L’incendie se propageait à une vitesse terrifiante, alimenté par la brise. La salle des communications avait déjà disparu et avec elle l’officier radio qui était demeuré à son poste. Les conduits de ventilation et les escaliers des cabines vomissaient des torrents de flammes et de fumée. Le Leonid Andreïev, de même que tous les paquebots modernes, avait été conçu et construit pour résister aux incendies, mais personne n’aurait pu prévoir les ravages provoqués par l’explosion d’une cuve à mazout.

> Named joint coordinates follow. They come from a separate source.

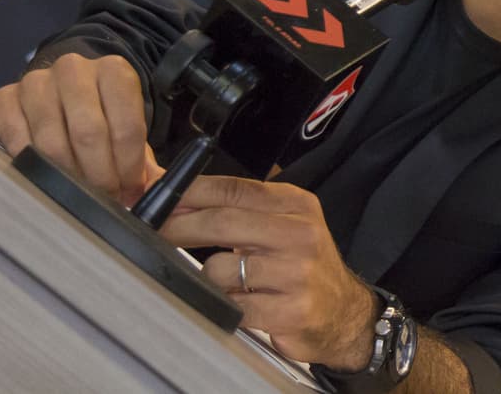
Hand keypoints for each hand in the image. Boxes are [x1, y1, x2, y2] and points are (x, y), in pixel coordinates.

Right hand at [0, 53, 161, 204]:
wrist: (64, 90)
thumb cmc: (103, 111)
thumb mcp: (128, 123)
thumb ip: (141, 154)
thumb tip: (150, 187)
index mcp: (115, 71)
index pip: (127, 127)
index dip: (129, 166)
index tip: (129, 189)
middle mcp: (74, 69)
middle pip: (88, 133)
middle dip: (100, 175)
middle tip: (105, 196)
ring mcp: (37, 81)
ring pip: (51, 141)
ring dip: (68, 175)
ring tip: (80, 191)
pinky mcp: (6, 96)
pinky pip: (15, 138)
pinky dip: (31, 164)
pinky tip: (46, 176)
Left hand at [161, 176, 378, 369]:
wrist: (343, 311)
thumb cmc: (301, 265)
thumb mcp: (282, 224)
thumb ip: (238, 209)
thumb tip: (178, 198)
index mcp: (297, 205)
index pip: (235, 188)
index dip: (191, 194)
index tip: (162, 201)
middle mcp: (301, 233)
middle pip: (224, 221)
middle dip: (181, 226)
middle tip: (158, 232)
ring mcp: (297, 272)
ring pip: (221, 269)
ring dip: (211, 277)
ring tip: (227, 282)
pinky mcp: (291, 310)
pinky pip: (233, 307)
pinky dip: (226, 306)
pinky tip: (238, 302)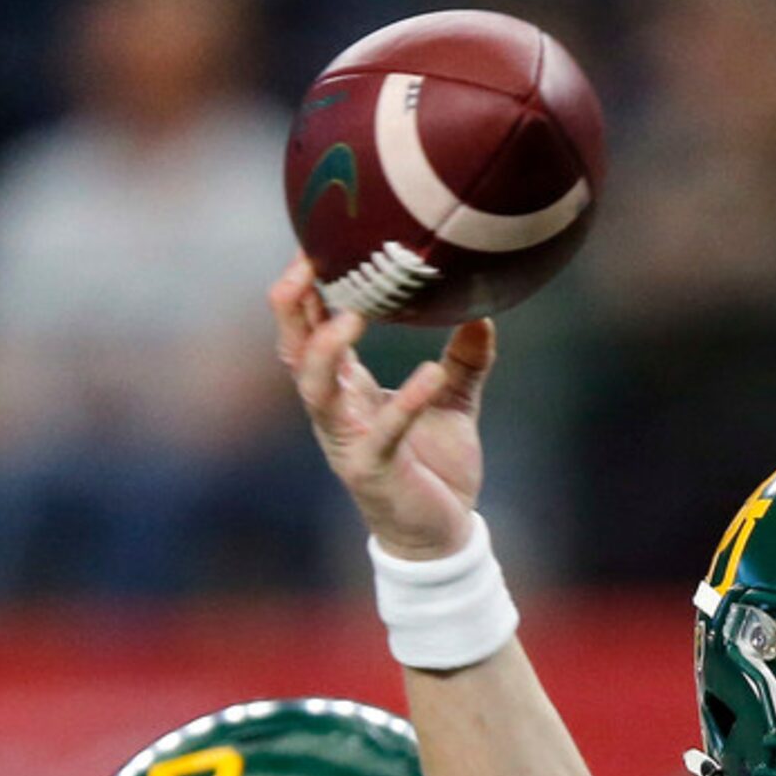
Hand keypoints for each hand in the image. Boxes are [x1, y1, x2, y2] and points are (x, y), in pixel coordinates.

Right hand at [270, 256, 491, 559]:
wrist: (443, 535)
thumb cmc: (436, 468)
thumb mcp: (454, 404)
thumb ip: (465, 359)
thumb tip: (484, 311)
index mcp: (347, 389)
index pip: (309, 329)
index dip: (303, 289)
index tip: (314, 240)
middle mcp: (335, 411)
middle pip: (294, 350)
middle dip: (292, 308)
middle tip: (305, 263)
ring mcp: (347, 441)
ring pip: (316, 389)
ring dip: (328, 349)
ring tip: (354, 313)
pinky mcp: (373, 472)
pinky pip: (383, 433)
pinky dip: (407, 402)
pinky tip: (431, 373)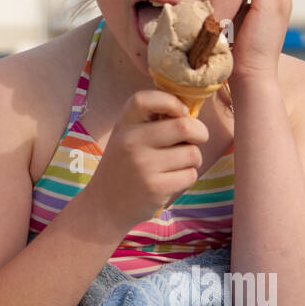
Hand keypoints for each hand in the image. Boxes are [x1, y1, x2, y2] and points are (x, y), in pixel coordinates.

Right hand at [84, 89, 209, 233]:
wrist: (104, 206)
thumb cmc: (123, 167)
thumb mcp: (126, 138)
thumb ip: (151, 123)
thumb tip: (191, 114)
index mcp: (124, 124)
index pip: (145, 99)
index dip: (171, 101)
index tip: (182, 112)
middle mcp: (131, 141)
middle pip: (184, 126)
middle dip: (200, 132)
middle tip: (197, 138)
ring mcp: (143, 165)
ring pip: (192, 153)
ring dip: (193, 159)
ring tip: (177, 164)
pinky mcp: (155, 187)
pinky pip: (190, 174)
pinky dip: (187, 176)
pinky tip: (171, 180)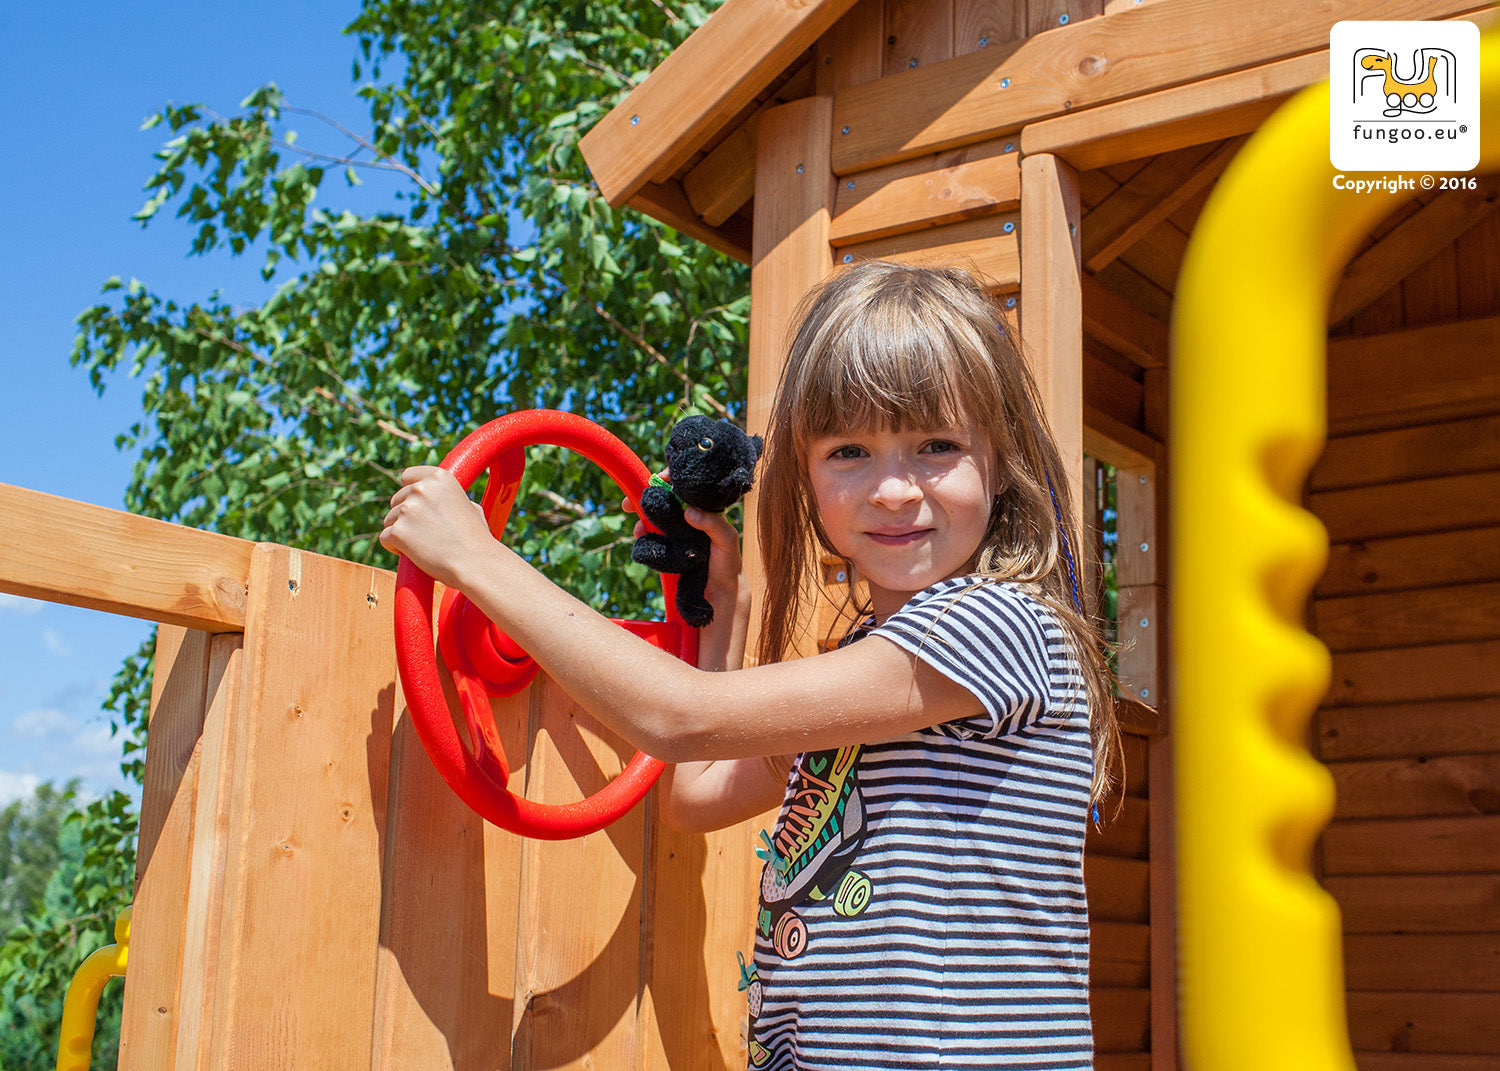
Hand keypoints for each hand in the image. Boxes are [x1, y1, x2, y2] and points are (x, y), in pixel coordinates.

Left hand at [379, 466, 495, 590]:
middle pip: (396, 500)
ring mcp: (407, 509)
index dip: (410, 493)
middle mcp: (421, 488)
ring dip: (402, 533)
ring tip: (426, 545)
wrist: (475, 563)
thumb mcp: (469, 506)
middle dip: (406, 517)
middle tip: (427, 533)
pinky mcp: (397, 531)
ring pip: (389, 520)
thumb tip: (438, 497)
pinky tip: (416, 554)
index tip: (417, 507)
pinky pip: (385, 538)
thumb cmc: (476, 539)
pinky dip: (395, 548)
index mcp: (439, 477)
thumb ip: (448, 497)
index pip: (408, 476)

Un grand nombre de passagers réussit à atteindre les escaliers, mais plus d’une centaine moururent en bas, prisonniers dans leurs cabines ou asphyxiés au cours de leur tentative de fuite. Ceux qui avaient survécu, pour échapper aux flammes, durent se réfugier vers l’arrière, loin des canots de sauvetage.
L’équipage s’efforçait en vain de maintenir un semblant d’ordre au cœur de ce chaos. Les gens furent finalement livrés à eux-mêmes. Ils ne savaient plus quoi faire. Toutes les embarcations de bâbord étaient en flammes. A tribord, les marins ne parvinrent à en mettre que trois à la mer avant d’être repoussés par le brasier. L’une d’elles prit même feu avant de toucher l’eau.
Les passagers, alors, sautèrent. C’était un plongeon d’une quinzaine de mètres et un grand nombre de ceux qui avaient des gilets de sauvetage commirent l’erreur de les gonfler avant de se lancer par-dessus et se brisèrent la nuque sous la violence de l’impact. Des femmes, terrorisées, restaient figées sur place, incapables d’agir. Des hommes hurlaient de désespoir. Au milieu des vagues, des nageurs essayaient de s’agripper aux canots, mais leurs occupants les repoussaient sauvagement par crainte de couler sous la surcharge.
Le porte-conteneurs arriva sur les lieux de cet horrible drame. Le commandant arrêta son bâtiment à une centaine de mètres du Leonid Andreïev et mit ses embarcations à la mer le plus rapidement possible. Quelques minutes plus tard, les hélicoptères de l’U.S. Navy apparaissaient à leur tour et commençaient à repêcher les survivants.